Wednesday, January 28, 2004
Hewlett Packard Auditorium, 306 Soda Hall
4:00-5:00 p.m.

Eran Segal

Stanford University


Rich Probabilistic Models for Genomic Data




Genomic datasets, spanning many organisms and data types, are rapidly being produced, creating new opportunities for understanding the molecular mechanisms underlying human disease, and for studying complex biological processes on a global scale. Transforming these immense amounts of data into biological information is a challenging task. We address this challenge by presenting a statistical modeling language, based on Bayesian networks, for representing heterogeneous biological entities and modeling the mechanism by which they interact. We use statistical learning approaches in order to learn the details of these models (structure and parameters) automatically from raw genomic data. The biological insights are then derived directly from the learned model.

In this talk, I will describe three applications of this framework to the study of gene regulation: * Understanding the process by which DNA patterns (motifs) in the control regions of genes play a role in controlling their activity. Using only DNA sequence and gene expression data as input, these models recovered many of the known motifs in yeast and several known motif combinations in human. * Finding regulatory modules and their actual regulator genes directly from gene expression data. Some of the predictions from this analysis were tested successfully in the wet-lab, suggesting regulatory roles for three previously uncharacterized proteins. * Combining gene expression profiles from several organisms for a more robust prediction of gene function and regulatory pathways, and for studying the degree to which regulatory relationships have been conserved across evolution.

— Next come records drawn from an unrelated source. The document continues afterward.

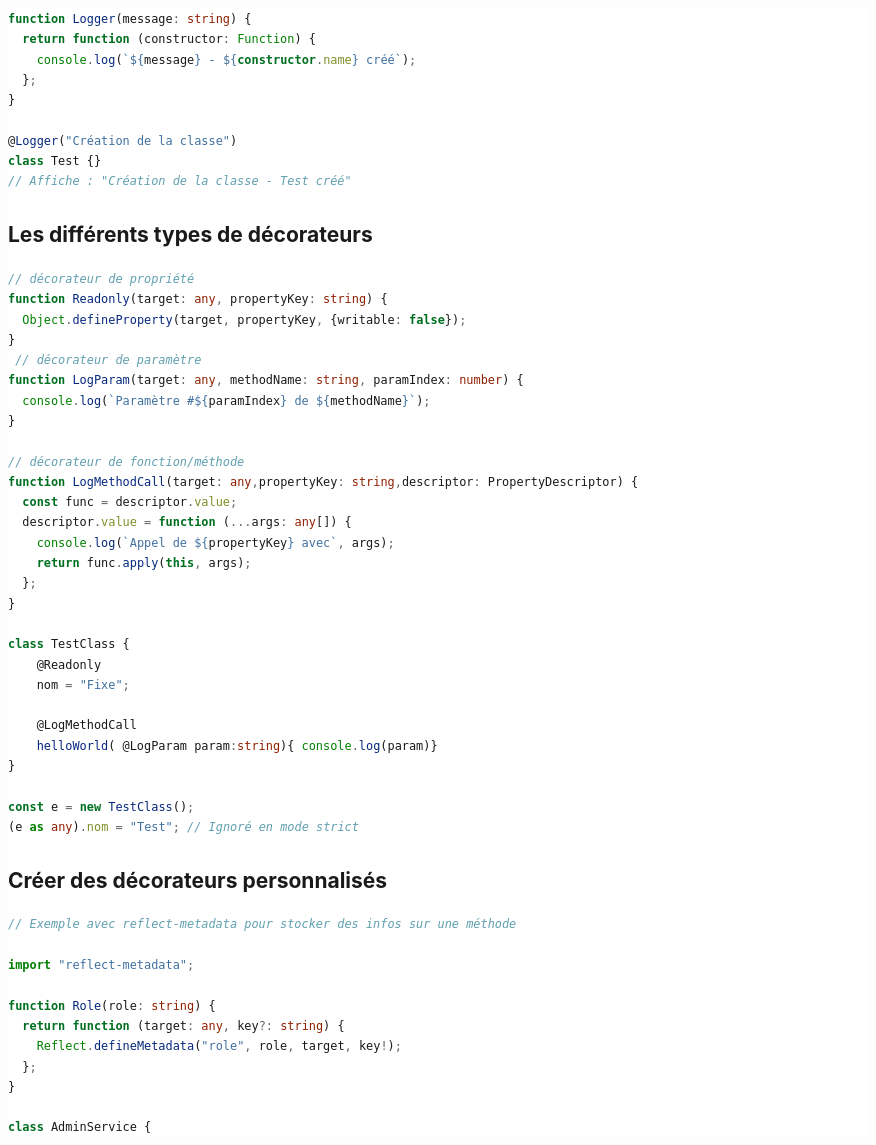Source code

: 
```typescript
function Logger(message: string) {
  return function (constructor: Function) {
    console.log(`${message} - ${constructor.name} créé`);
  };
}

@Logger("Création de la classe")
class Test {}
// Affiche : "Création de la classe - Test créé"

```


<div style="page-break-after: always"></div>

## Les différents types de décorateurs
```typescript
// décorateur de propriété
function Readonly(target: any, propertyKey: string) {
  Object.defineProperty(target, propertyKey, {writable: false});
}
 // décorateur de paramètre
function LogParam(target: any, methodName: string, paramIndex: number) {
  console.log(`Paramètre #${paramIndex} de ${methodName}`);
}

// décorateur de fonction/méthode
function LogMethodCall(target: any,propertyKey: string,descriptor: PropertyDescriptor) {
  const func = descriptor.value;
  descriptor.value = function (...args: any[]) {
    console.log(`Appel de ${propertyKey} avec`, args);
    return func.apply(this, args);
  };
}

class TestClass {
    @Readonly
    nom = "Fixe";

    @LogMethodCall
    helloWorld( @LogParam param:string){ console.log(param)}
}

const e = new TestClass();
(e as any).nom = "Test"; // Ignoré en mode strict
```


<div style="page-break-after: always"></div>

## Créer des décorateurs personnalisés
```typescript
// Exemple avec reflect-metadata pour stocker des infos sur une méthode

import "reflect-metadata";

function Role(role: string) {
  return function (target: any, key?: string) {
    Reflect.defineMetadata("role", role, target, key!);
  };
}

class AdminService {
```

Mr. Segal works on computational biology, focusing on exploiting genomic data for the study of real world biological problems. He also develops visualization and browsing tools that are easily accessible to biologists, including GeneXPress, a generic software environment for visualization and statistical analysis of heterogeneous genomic data. Segal holds a B.Sc. in Computer Science from Tel Aviv University, and is currently a Ph.D. candidate at Stanford (Computer Science, with a Ph.D. minor in genetics), working with Daphne Koller.